Kupu-kupu Kaca | Merasuki kedalaman puisi, menangkap pengalaman empirik aku lirik serta sang pemilik melalui Musik.

22:47






Ikwal  Kupu-kupu kaca yang merupakan salah satu daftar yang disuguhkan B.I.O pada album mini “Get Ska” (E.P,2011) pada dasarnya merupakan bentuk interpretasi terhadap sebuah karya puisi. Interpretasi itu sendiri dalam hal ini bisa dimaknai sebagai pemberian kesan dan pemahaman kita dalam melakukan apresiasi pada sebuah puisi karya seorang penyair yang bernama Kriapur.

Kriapur adalah sebuah akronim dari nama aslinya Kristanto Agus Purnomo, beliau lahir di Solo Jawa Tengah pada 6 Agustus 1959. Penyair yang sangat berbakat ini sayangnya meninggal dalam usia muda karena terputus oleh kematiannya pada kecelakaan lalulintas tahun 1987. “Kendaraan yang ia kendarai bersama ayahnya, terjungkal ke sungai dan diikuti oleh truk bermuatan semen yang juga ikut terjun ke air” (Aveling, 2003:190).

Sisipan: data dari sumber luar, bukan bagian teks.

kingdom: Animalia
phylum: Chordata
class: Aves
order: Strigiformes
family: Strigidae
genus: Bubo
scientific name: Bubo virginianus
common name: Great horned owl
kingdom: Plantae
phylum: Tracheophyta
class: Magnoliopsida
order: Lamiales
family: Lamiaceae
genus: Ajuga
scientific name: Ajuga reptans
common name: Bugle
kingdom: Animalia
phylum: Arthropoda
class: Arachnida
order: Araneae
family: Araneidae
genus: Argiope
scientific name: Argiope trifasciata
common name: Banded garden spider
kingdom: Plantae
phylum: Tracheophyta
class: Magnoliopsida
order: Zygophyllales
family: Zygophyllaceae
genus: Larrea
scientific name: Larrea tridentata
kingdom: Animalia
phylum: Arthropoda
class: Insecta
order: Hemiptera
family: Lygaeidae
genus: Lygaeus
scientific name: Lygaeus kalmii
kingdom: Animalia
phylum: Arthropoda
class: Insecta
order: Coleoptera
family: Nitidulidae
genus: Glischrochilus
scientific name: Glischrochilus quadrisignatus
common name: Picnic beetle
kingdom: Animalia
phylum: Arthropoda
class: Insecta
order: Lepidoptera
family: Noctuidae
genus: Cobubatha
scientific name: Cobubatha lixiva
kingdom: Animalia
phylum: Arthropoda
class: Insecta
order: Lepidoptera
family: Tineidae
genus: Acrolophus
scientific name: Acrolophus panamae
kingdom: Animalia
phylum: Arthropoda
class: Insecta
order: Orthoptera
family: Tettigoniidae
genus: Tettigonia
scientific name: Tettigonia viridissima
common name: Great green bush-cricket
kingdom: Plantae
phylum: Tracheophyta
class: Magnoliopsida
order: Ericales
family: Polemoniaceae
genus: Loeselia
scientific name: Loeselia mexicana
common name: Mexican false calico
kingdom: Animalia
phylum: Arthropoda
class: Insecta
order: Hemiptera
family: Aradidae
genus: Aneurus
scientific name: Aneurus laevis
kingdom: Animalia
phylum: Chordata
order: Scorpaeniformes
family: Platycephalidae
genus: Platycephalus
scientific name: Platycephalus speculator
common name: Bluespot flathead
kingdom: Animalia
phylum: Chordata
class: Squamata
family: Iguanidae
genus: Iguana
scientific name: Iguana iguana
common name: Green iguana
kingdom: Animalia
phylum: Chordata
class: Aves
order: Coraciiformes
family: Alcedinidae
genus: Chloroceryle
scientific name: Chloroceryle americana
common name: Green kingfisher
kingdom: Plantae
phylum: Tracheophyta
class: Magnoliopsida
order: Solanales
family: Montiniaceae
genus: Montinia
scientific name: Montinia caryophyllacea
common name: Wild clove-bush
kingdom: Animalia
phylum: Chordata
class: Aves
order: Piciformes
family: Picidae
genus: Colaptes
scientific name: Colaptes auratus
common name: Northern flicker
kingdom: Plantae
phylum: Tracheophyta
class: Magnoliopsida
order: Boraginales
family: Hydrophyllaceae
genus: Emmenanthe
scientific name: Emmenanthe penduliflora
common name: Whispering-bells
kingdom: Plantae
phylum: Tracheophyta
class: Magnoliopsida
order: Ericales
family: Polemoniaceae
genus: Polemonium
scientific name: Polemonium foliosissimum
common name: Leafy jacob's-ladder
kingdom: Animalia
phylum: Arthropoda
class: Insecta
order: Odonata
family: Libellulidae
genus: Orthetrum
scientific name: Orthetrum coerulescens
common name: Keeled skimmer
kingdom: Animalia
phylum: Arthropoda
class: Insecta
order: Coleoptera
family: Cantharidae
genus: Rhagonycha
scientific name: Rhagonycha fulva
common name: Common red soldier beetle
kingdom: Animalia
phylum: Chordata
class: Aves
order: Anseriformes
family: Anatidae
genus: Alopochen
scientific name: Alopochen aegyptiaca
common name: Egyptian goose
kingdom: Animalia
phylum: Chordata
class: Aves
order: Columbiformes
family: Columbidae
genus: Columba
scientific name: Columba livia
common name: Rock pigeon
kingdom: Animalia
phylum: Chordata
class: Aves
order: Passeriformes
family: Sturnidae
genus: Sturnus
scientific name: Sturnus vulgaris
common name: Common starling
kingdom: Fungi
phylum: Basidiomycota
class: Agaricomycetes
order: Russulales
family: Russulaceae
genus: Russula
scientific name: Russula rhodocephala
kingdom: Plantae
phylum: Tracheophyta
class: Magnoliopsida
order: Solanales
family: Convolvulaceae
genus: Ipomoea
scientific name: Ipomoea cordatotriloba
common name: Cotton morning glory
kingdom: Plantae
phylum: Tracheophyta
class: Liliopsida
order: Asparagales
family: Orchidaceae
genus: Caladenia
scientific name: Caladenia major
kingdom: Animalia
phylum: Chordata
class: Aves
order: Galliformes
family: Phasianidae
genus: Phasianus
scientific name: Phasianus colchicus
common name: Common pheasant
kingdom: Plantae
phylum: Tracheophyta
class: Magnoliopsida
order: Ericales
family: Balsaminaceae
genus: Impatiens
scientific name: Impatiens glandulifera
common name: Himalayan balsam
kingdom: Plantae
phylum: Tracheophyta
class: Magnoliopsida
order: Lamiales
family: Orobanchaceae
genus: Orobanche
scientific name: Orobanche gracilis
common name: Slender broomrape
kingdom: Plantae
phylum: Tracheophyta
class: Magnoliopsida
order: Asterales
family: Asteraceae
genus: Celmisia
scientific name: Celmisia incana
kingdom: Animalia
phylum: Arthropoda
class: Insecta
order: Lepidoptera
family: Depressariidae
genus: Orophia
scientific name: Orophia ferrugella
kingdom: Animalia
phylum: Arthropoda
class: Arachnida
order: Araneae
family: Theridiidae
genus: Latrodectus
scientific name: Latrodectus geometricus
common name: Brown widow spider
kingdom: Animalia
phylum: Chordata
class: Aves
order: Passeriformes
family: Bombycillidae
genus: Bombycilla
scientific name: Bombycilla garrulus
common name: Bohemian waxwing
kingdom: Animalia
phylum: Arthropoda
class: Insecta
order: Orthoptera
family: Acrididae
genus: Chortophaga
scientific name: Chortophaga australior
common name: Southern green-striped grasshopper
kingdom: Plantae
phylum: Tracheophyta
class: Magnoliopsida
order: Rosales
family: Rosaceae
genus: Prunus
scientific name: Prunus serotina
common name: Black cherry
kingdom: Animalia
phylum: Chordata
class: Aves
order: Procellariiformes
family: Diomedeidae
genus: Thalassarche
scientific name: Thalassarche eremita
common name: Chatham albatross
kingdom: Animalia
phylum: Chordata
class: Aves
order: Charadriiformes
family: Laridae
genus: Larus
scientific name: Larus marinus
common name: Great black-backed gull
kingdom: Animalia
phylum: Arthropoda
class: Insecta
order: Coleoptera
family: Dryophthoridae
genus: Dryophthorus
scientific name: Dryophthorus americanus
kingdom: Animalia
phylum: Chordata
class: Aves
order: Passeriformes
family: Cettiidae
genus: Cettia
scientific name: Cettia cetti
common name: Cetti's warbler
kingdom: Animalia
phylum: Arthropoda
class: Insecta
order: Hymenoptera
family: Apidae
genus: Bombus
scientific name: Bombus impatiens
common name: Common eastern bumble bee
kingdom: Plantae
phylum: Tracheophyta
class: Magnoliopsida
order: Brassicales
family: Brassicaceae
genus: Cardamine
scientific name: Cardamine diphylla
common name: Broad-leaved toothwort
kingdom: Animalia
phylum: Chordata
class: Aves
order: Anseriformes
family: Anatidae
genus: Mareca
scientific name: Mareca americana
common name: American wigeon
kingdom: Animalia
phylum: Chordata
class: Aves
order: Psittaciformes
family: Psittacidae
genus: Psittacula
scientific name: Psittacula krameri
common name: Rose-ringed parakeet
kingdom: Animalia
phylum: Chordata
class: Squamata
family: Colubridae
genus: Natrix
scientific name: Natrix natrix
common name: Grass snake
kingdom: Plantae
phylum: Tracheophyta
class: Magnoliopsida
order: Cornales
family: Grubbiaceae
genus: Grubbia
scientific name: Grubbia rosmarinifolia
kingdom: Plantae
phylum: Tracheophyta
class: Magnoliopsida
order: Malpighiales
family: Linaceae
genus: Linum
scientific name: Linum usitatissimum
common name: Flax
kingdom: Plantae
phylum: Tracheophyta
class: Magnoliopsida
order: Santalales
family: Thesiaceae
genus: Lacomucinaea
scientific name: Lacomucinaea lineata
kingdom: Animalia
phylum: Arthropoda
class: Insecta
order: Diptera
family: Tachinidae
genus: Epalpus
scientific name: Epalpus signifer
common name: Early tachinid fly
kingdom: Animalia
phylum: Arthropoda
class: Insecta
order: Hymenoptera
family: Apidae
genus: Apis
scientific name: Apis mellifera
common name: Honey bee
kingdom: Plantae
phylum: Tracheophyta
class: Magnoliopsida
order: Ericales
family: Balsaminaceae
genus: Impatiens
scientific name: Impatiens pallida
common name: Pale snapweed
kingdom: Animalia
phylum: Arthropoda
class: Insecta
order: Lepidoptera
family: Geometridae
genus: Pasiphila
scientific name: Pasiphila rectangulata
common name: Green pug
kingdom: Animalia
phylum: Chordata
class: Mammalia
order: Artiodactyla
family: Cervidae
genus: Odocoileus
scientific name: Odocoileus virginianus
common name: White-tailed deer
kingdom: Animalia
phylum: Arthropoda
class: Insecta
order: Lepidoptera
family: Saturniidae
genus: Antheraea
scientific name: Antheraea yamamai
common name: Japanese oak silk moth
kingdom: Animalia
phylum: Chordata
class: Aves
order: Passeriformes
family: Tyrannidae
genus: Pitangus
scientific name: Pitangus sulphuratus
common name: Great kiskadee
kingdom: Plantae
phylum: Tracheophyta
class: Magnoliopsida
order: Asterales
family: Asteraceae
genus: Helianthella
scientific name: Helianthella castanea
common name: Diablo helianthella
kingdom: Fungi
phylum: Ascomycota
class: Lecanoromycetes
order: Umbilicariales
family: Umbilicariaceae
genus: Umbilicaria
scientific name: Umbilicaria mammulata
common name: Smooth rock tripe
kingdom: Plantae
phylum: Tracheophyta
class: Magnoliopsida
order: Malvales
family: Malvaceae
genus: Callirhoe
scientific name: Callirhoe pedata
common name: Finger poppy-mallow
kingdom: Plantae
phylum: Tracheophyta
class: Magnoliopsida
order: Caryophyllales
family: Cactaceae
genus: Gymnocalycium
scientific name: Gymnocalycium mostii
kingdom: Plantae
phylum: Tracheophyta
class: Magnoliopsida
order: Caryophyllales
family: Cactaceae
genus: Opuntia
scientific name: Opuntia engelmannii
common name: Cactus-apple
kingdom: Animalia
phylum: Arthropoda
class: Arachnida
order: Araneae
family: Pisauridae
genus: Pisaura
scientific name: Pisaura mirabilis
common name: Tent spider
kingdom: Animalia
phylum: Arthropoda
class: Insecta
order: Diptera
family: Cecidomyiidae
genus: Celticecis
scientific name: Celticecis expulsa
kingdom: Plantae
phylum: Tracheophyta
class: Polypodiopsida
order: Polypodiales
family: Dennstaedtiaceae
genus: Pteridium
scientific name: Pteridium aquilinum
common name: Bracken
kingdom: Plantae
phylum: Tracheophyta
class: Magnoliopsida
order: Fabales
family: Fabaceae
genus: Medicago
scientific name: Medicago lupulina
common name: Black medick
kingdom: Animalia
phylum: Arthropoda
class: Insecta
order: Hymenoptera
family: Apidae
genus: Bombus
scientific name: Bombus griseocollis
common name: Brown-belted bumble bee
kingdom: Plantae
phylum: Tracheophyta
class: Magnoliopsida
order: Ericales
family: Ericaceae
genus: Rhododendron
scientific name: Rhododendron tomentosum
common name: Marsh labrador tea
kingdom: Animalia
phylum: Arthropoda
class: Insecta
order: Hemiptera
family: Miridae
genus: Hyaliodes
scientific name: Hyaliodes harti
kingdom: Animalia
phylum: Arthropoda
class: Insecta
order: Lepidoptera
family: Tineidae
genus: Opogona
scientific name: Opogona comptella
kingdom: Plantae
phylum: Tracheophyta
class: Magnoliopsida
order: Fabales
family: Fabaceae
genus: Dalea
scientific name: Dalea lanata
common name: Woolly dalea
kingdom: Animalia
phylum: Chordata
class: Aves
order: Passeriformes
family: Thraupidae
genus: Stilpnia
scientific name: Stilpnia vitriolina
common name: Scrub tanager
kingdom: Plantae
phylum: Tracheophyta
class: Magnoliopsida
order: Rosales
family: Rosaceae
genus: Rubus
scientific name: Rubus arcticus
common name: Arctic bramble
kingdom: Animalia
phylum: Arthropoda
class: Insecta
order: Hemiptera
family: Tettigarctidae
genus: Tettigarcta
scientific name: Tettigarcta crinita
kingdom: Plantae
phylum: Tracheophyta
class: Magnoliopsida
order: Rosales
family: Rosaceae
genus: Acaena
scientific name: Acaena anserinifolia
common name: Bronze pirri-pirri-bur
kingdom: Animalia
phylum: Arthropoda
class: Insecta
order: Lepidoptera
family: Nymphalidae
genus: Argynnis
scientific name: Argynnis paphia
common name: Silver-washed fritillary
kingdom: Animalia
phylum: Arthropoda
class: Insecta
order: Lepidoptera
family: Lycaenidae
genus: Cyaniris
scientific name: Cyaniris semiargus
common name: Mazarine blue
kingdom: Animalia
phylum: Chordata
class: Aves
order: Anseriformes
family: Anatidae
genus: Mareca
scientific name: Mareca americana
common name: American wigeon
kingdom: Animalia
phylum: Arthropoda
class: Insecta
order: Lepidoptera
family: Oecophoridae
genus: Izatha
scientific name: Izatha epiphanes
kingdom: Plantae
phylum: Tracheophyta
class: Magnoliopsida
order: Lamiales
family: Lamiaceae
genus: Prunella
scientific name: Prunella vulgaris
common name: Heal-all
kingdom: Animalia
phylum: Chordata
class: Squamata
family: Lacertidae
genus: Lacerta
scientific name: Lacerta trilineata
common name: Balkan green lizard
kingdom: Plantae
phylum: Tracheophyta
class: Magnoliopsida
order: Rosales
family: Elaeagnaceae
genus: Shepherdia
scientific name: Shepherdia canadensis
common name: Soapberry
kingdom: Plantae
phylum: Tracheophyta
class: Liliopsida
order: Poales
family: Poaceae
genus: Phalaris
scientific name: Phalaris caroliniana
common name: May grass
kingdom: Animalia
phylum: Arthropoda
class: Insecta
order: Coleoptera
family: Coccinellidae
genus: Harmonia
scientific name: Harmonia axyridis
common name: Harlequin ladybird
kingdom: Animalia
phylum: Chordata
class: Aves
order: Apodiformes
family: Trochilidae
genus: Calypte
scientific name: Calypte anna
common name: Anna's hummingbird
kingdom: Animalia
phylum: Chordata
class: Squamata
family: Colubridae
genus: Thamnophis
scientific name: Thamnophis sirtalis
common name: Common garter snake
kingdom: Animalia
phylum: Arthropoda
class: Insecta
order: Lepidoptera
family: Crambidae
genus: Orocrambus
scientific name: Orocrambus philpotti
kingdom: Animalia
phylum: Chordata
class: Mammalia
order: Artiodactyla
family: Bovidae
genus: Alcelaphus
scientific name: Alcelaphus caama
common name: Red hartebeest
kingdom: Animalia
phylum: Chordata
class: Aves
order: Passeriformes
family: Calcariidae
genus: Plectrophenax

Buku puisi pertamanya/Mengenang Kriapur (1959 – 1987) diterbitkan setahun kemudian untuk mengenang kematiannya (DKJ, 1988). Buku kedua, Tiang Hitam Belukar Malam diterbitkan pada 1996. “Puisi baginya adalah salah satu jalan penciptaan alternatif, dunia pribadi melalui imaji baru dan tak biasa dimana yang tidak tampak menjadi tampak dan menampilkan  sebuah alternatif pada kerutinan dan realitas dunia sehari-hari yang klise, dalam hal ini Kriapur adalah penyair milik penyair, seorang  penyair sering menyembunyikan identitas individualnya.” (Aveling, 2003:192).

Tiang Hitam Belukar Malam (FSB, 1996), dari buku kumpulan puisi inilah proses awal perkenalan dengan Kupu-kupu kaca. Sekitar pertengahan tahun 2007,  tugas apresiasi sastra dari salah seorang Dosen mata kuliah membuat saya melakukan perburuan buku-buku bermuatan sastra dan secara kebetulan puisi Kupu-kupu kaca pun saya temukan pada buku Tiang Hitam Belukar Malam terbitan Forum Sastra Bandung kepunyaan Kak Rizki Sharaf yang saya pinjam dari Perpustakaan pribadinya. Tanpa bermaksud lancang pada seorang pengarang yang belum pernah berkenalan sebelumnya, kedalaman sajak Kupu-kupu Kaca mampu membius saya untuk mulai menangkap pengalaman empirik aku lirik juga sang pemilik dengan cara mengapresiasi puisi Kupu-kupu kaca  dengan musikalisasi puisi atau menyajikan puisi dengan cara  dinyanyikan atau dengan menambahkan  konten musik.

Sebenarnya hingga saat ini belum ada konvensi resmi atau kesepakatan mengenai devinisi dari musikalisasi puisi itu sendiri, namun dengan sifat puisi yang sangat ekslusif dengan  kata-kata yang karakternya berbeda dengan karakter dalam tulisan yang lain, layaklah saya sebagai pembaca mengalami kesulitan mempelajari dan memaknai puisi. Sehinggamusikalisasi puisi bagi saya merupakan salah satu cara untuk memaknainya, walau mungkin saja cara ini memunculkan pergantian arti atau juga distorsi dalam memahami puisi  .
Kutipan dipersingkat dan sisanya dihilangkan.